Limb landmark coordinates
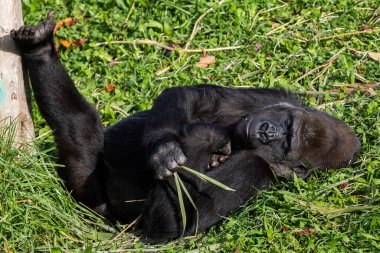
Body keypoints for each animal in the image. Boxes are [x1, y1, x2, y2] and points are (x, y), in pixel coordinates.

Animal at [10, 12, 360, 242]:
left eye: (286, 144)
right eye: (285, 125)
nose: (267, 132)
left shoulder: (258, 170)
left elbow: (175, 221)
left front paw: (207, 143)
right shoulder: (273, 98)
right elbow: (192, 95)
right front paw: (165, 150)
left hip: (99, 207)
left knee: (79, 130)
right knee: (80, 124)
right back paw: (40, 48)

» **Task statement**: Print all the lines above exactly as they are, but without the pictures.

» **Your solution**:
Body keypoints for each animal in the image. Boxes are [x1, y1, x2, y2] and points are (x, y), in pixel coordinates.

Animal at [10, 12, 360, 242]:
left eye: (286, 144)
right eye: (285, 125)
nose: (267, 132)
left shoulder: (258, 170)
left elbow: (175, 221)
left front paw: (207, 143)
right shoulder: (273, 98)
right elbow: (192, 95)
right front paw: (165, 150)
left hip: (99, 207)
left knee: (79, 130)
right knee: (80, 124)
right back paw: (40, 48)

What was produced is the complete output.